Of course, there are plenty of reasons a customer might return an item that are beyond the seller's control. Do what you can to prevent returns and keep your account healthy. I can help evaluate your store and listings to see if there are ways you can reduce returns:

eBay Store Review - I will review your listings, return a written report, and provide 30 days of email support to help you get your store on track.

Related Articles:

3 Ways to Authenticate Designer Items Before Selling on eBay

Understanding eBay's Defect Rate

21 Ways to Boost eBay Sales


Unknown said...

Unfortunately, you did not address the return reason " I found a better price elsewhere"!! I believe this option SHOULD NOT be offered to eBay customers!!! It is not fair to the sellers, if a customer does not do their research beforehand. Why do the sellers have to suffer for their laziness? I have been selling for over 13 years, and so far have had less than a handful of returns. This is why I say in my return policy to contact ME first, before sending items back. Usually I let them keep it or throw it away if it is damaged. Sandy - Sandy's Collectibles and More

Suzanne A. Wells said...

Hi Sandy,

Thanks for visiting my blog. No, I did not address the issue of "found better price" because that is out of a seller's control. I tried to focus on ways eBay sellers can improve their product line or listings to reduce returns.

See the end of article where I wrote:

"Of course, there are plenty of reasons a customer might return an item that are beyond the seller's control.

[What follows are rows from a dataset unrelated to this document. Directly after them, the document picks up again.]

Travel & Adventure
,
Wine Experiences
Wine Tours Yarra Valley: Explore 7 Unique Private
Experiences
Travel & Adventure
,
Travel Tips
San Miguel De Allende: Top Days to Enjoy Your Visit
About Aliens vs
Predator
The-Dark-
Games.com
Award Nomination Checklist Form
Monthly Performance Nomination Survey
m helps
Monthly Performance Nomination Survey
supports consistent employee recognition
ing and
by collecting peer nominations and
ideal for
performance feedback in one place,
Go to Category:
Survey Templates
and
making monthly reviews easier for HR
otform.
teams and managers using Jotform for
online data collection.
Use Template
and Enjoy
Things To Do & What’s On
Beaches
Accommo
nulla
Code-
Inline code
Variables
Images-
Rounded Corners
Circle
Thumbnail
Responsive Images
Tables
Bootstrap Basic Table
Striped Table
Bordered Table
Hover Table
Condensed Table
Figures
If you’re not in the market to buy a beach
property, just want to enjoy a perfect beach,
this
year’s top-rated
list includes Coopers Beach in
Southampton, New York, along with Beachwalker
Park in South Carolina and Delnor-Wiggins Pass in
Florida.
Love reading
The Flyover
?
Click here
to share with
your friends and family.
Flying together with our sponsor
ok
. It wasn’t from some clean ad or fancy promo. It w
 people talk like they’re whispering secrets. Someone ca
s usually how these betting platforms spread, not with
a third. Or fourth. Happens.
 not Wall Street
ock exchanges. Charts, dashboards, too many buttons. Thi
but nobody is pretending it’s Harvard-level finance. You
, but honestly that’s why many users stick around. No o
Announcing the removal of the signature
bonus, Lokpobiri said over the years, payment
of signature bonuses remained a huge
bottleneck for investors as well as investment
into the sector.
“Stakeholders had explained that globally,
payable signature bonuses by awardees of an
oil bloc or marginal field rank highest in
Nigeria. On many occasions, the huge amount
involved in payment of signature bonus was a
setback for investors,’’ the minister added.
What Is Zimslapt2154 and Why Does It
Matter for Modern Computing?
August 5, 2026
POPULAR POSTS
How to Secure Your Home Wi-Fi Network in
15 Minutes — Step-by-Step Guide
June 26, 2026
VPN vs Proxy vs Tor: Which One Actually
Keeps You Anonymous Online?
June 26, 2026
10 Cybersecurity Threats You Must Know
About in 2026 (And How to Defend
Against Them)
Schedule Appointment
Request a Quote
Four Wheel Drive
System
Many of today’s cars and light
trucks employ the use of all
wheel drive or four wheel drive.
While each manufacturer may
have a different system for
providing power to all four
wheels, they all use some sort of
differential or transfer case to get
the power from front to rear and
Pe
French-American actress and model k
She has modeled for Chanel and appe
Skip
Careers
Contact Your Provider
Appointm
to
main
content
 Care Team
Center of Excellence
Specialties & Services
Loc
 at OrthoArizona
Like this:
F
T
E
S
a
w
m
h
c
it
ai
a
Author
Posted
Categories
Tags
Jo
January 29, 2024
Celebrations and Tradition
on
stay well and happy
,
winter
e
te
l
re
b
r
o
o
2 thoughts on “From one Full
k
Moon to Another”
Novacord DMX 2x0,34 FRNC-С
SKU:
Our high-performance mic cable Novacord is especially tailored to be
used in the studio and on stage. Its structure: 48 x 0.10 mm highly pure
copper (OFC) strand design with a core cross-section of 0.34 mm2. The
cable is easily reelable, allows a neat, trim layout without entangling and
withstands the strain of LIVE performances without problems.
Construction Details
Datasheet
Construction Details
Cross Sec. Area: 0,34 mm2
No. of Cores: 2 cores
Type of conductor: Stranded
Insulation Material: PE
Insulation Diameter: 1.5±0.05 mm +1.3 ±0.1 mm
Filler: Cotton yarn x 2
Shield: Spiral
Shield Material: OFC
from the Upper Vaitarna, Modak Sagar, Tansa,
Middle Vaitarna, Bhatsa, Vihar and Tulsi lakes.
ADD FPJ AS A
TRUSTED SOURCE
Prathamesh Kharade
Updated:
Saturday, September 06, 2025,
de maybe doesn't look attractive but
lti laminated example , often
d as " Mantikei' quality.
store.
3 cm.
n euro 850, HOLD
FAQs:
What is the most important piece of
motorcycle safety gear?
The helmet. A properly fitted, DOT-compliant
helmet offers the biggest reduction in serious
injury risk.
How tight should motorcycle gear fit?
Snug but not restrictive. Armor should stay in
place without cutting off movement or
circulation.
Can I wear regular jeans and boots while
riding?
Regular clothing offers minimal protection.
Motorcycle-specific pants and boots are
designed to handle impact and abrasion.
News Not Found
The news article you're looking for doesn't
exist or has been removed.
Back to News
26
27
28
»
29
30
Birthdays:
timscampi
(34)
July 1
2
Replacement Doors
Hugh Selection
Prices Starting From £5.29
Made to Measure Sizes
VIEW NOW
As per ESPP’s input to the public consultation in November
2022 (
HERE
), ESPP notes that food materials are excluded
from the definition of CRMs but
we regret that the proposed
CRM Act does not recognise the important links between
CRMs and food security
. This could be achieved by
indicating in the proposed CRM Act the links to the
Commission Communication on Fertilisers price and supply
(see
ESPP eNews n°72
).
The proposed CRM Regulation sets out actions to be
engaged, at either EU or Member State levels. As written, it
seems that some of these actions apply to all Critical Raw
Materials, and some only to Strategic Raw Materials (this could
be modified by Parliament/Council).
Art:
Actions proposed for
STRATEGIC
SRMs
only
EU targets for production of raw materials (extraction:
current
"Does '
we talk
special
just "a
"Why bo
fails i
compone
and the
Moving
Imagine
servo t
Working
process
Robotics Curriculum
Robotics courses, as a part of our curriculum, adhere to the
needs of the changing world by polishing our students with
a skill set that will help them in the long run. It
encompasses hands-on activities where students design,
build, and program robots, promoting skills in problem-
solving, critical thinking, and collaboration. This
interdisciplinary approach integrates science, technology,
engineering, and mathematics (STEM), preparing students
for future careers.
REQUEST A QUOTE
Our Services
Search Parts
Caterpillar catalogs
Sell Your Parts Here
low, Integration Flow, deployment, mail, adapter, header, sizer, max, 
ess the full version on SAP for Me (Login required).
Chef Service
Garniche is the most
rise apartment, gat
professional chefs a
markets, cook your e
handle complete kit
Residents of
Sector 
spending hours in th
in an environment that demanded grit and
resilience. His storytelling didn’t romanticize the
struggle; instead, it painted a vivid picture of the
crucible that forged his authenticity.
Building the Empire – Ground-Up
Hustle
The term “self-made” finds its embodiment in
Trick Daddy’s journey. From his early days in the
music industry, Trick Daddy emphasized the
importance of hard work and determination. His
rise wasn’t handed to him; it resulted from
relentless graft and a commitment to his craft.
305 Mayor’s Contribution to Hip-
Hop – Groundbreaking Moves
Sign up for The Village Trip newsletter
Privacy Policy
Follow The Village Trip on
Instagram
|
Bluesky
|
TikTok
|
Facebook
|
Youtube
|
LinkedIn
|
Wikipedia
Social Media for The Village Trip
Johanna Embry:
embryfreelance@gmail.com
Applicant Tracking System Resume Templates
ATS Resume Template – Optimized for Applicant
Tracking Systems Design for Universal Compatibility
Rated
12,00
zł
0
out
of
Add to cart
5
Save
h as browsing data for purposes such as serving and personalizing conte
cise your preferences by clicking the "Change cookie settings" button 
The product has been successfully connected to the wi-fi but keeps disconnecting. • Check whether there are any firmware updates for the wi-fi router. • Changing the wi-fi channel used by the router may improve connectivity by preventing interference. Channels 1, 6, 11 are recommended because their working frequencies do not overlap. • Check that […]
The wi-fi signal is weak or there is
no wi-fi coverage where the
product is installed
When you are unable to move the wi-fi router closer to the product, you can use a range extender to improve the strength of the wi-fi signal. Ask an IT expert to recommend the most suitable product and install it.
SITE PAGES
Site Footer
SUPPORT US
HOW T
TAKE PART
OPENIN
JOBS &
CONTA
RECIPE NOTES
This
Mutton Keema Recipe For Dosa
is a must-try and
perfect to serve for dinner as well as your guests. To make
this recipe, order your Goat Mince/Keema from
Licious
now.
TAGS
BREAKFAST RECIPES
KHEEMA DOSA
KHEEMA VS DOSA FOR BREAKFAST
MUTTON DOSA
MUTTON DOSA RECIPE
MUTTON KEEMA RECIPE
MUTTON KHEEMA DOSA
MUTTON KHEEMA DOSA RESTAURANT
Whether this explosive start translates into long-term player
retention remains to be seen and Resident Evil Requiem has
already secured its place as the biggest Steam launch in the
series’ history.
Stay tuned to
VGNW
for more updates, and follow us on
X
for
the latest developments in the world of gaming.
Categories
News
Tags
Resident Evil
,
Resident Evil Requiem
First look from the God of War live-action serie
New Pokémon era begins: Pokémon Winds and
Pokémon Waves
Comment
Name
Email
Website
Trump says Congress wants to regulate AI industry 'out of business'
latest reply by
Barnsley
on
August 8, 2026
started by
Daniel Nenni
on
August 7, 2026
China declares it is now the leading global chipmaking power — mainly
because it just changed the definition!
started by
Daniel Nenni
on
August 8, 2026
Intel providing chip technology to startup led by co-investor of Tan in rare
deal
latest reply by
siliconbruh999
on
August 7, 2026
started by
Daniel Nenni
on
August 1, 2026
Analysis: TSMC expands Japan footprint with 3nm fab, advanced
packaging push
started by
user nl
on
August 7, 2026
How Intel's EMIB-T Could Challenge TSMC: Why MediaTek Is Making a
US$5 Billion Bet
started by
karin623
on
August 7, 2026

Do what you can to prevent returns and keep your account healthy."

Ree Cee said...

Thanks for this post Suzanne. I'm a new seller on eBay. There is always something new to learn.

I have a few (used & vintage) purses/bags that I haven't listed yet. It never occurred to me that people would use and then return after a few weeks. I may put some in my antique mall booth and test a few on eBay.

I totally agree on taking lots of pictures and writing a good description. I buy a few things on eBay and if I see two pictures and a two line description, I move on.

I try to be solution based too. Some blogs point the finger or play the blame game at customers. I appreciate that you remind us to see if there is something we can do with our listings to help ourselves, knowing that as a seller that returns are just a part of business.

Thanks for sharing your experiences.